Lors des cérémonies du centenaire du génocide organisées vendredi à Erevan, M. Poutine a affirmé que «rien ne peut justifier des massacres de masse», et parlé de «génocide».

«De telles déclarations politiques constituent une violation du droit et sont considérées comme nulles et non avenues par la Turquie», a déploré Ankara, qui a reproché à la Russie ses «pratiques inhumaines visant les peuples turcs et musulmans» au cours de son histoire, sans autre détail.

«Nous pensons que la Russie est probablement la mieux placée pour savoir ce qu'est un +génocide+ et ce que recouvre cette dimension juridique», a insisté le ministère turc.
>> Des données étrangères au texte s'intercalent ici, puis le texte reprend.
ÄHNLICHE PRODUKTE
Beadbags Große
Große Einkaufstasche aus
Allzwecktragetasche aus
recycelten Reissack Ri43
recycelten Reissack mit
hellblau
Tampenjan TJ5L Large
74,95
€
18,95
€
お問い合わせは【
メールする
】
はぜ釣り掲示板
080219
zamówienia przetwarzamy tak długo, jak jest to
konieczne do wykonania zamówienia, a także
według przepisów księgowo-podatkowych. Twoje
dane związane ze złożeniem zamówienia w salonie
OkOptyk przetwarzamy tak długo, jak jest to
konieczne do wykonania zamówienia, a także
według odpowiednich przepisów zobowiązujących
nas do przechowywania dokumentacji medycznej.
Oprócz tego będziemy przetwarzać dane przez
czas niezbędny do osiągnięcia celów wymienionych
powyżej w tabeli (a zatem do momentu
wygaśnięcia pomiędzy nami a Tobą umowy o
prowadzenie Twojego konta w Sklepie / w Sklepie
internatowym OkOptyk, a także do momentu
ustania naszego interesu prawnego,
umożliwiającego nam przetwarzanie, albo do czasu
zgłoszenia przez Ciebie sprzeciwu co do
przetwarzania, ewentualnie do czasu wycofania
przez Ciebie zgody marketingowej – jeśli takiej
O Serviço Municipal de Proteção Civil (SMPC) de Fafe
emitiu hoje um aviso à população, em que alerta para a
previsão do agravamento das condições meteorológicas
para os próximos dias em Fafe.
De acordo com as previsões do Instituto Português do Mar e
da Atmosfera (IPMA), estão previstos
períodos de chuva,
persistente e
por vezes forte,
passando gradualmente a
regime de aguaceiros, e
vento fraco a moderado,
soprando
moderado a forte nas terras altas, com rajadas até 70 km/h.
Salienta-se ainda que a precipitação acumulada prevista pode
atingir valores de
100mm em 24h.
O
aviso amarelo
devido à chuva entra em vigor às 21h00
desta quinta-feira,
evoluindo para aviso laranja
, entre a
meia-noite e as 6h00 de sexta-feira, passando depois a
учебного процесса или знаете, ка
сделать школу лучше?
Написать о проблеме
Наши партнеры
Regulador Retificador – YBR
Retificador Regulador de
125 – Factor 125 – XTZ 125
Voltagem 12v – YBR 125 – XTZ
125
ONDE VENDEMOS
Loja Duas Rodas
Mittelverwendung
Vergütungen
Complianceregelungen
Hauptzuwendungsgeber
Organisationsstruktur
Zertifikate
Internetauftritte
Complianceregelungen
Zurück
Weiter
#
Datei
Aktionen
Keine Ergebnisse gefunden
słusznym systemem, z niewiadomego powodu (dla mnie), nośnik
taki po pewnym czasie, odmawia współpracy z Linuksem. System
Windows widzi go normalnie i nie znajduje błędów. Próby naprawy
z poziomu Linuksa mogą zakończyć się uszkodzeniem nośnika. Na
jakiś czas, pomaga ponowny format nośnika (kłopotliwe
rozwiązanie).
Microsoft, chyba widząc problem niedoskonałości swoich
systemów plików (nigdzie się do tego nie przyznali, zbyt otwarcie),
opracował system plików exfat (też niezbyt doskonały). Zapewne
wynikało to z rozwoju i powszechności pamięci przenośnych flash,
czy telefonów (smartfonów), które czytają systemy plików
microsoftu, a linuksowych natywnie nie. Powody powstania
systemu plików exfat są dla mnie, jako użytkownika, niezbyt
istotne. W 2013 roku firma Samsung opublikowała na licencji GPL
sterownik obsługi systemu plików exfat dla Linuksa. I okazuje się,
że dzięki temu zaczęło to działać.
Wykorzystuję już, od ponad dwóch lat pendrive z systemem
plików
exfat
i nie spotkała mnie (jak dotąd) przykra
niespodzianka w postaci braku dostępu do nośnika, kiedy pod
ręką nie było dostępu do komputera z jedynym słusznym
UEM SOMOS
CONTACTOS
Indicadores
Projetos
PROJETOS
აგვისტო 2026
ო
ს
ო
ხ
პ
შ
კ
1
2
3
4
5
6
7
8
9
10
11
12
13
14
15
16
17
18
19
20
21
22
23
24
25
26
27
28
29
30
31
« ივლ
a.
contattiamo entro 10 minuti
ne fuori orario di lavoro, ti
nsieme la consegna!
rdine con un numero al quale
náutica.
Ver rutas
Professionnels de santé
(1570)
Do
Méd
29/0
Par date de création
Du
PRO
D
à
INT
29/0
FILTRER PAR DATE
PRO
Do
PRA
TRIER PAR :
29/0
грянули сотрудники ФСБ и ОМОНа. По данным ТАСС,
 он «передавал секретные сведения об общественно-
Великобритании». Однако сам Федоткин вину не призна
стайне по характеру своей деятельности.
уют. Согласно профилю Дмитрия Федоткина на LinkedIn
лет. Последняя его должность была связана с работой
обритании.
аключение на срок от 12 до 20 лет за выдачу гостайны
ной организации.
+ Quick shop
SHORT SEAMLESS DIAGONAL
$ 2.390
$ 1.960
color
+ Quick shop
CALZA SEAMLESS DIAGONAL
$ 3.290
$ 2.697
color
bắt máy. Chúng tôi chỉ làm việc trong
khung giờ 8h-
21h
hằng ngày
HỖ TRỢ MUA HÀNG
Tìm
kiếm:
Dans une autre déclaration, il s'en est ensuite pris aux propos du président allemand Joachim Gauck, qui a reconnu pour la première fois un génocide arménien et souligné la «coresponsabilité» dans son crime de son pays, allié de l'Empire ottoman pendant la Première Guerre mondiale.

«Il n'a aucun droit d'accuser la Nation turque d'un crime qu'elle n'a pas commis», a estimé Ankara.

«L'histoire et l'identité turques sont une part indissociable de la société turco-allemande. Les membres de cette communauté ne resteront pas silencieux face aux tentatives de remettre en cause cette identité. Le peuple turc n'oubliera et ne pardonnera pas les déclarations du président Gauck», a poursuivi le ministère.

L'Allemagne abrite la plus importante communauté turque à l'étranger, évaluée à quelque trois millions de personnes.

Et dans un dernier communiqué, la Turquie a également critiqué le président américain Barack Obama, qui a soigneusement évité de recourir au mot génocide mais a parlé de «grand carnage». «Nous rejetons toute conception discriminatoire et partiale de la justice», a indiqué le ministère turc des Affaires étrangères, dénonçant le «point de vue unilatéral» défendu par le président américain.

Depuis plusieurs jours, la Turquie dénonce systématiquement les déclarations qualifiant de génocide les massacres de centaines de milliers d'Arméniens perpétrés par l'Empire ottoman pendant la Première Guerre mondiale, ou qui la pressent de le reconnaître.

Les dirigeants islamo-conservateurs turcs ont une nouvelle fois présenté vendredi leurs «condoléances» aux familles des victimes arméniennes de 1915 en reconnaissant leurs «souffrances», mais sans admettre le caractère organisé et systématique de ces tueries.